Reading passage below:

# Doodle Gallery



## rcleary171 (Jul 17, 2021)

I am a doodler. It helps me to concentrate and reduces stress. Not sure why but I like doodling. So here's a thread for anyone to share their stuff. No artistic talent necessary. Just the joy to express oneself with a piece of paper and a humble pencil (or whatever media you prefer).

Too hot to do anything outside so I drew a wild horse.


----------



## JustBonee (Jul 17, 2021)

You've got talent Bob!

I've been told it's very hard to draw a horse,  as opposed to other animals   -  my husband was good at it too.


----------



## rcleary171 (Jul 17, 2021)

Doodle during a Zoom meeting on old memo paper.


----------



## Gary O' (Jul 17, 2021)

rcleary171 said:


> Doodle during a Zoom meeting on old memo paper.


Hope ya don't mind, Robert, but its now *MY* doodle pad


----------



## Gary O' (Jul 18, 2021)

One more and I'll leave you alone
(sigh...compulsions)

This is your brain;



This is your brain on drugs;


----------



## rcleary171 (Jul 18, 2021)

Gary O' said:


> One more and I'll leave you alone
> (sigh...compulsions)
> 
> This is your brain;
> ...


 Brilliant!


----------



## Meanderer (Jul 18, 2021)

Howdy, doodle!  As a small boy, in the early 50's, I would go with my Mom to visit her Aunt and Uncle.  Uncle Bob was always at the kitchen table with his radio, crossword puzzle and pad and pencil.  He would doodle geometric shapes, including endless "slinkys", circles, diamonds, etc, all tightly filling the small tablet!

The only time I find myself doodling, is when on the phone, with a pad and pen.  When the call is finished, I see an assortment of Arrows, Lightning bolts, Pyramids, Zig-Zags, etc, among the names, times, dates and other info collected from the call!    I am always sorta amazed!

https://www.howjoyful.com/why-we-doodle/


----------



## Davey Do (Jul 31, 2021)

Gary O' said:


> This is your brain
> 
> This is your brain on drugs


And this is your brain on a Sit N Spin


----------



## Davey Do (Jul 31, 2021)

Doodling is fun! I call it "spewing". I just scribble sketch whatever comes to mind. 

Last October, I got into making GIFs, short animations, and find creating them is as satisfying as other spontaneous expressions.

Here's an example:



GIFs are amazingly easy to do, and what I've seen of the talent on this thread alone, I'm sure you all could make these short animations.

I will assist anyone who is interested.


----------



## Meanderer (Jul 31, 2021)

Double Doodles II


----------



## RadishRose (Jul 31, 2021)

I am a former doodler. Throughout my teens and young adulthood I doodled constantly but especially when I was on the phone.


----------



## rcleary171 (Aug 4, 2021)

Here is a doodle I did while online with some friends. I used a brush instead of a pencil but I think it still counts.


----------



## Meanderer (Aug 4, 2021)

rcleary171 said:


> Here is a doodle I did while online with some friends. I used a brush instead of a pencil but I think it still counts.
> 
> View attachment 177007


Edgar Allan Poe & the raven?


----------



## rcleary171 (Aug 4, 2021)

Yes - but that was not my intent. When it appeared that I had created Poe I added the raven.

End of Reading passage.

Your instructions — Repeat, word for word, the portion of the doodling thread from "# Doodle Gallery" up to and including "media you prefer).".

Listed records below:

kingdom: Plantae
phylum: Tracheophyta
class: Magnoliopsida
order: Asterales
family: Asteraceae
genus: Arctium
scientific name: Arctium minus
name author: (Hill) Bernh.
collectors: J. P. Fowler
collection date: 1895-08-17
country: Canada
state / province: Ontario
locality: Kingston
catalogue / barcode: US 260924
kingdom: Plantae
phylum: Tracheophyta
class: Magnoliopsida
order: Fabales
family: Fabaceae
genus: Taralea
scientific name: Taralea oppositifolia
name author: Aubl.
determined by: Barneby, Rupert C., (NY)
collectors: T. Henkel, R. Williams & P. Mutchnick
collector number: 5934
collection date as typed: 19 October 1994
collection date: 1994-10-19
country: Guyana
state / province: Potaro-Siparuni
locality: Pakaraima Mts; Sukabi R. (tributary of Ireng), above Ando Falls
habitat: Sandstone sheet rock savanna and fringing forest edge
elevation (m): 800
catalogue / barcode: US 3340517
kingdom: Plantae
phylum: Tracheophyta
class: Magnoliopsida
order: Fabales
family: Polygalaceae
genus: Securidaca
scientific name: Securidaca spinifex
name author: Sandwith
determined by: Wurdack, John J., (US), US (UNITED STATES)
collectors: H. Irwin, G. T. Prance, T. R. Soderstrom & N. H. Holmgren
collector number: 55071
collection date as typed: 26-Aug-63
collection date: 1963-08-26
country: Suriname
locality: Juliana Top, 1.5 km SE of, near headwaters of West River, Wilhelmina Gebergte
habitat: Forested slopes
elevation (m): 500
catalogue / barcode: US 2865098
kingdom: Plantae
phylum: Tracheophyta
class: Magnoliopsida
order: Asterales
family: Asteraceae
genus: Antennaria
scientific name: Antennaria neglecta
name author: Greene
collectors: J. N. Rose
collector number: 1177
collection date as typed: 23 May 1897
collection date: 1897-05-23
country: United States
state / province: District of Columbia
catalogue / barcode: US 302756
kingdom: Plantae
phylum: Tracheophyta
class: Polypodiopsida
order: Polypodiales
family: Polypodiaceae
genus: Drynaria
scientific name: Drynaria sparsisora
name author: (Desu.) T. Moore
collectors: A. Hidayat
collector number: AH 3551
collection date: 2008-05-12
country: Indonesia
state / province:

End of Listed records.

Response area —
# Doodle Gallery



## rcleary171 (Jul 17, 2021)

I am a doodler. It helps me to concentrate and reduces stress. Not sure why but I like doodling. So here's a thread for anyone to share their stuff. No artistic talent necessary. Just the joy to express oneself with a piece of paper and a humble pencil (or whatever media you prefer).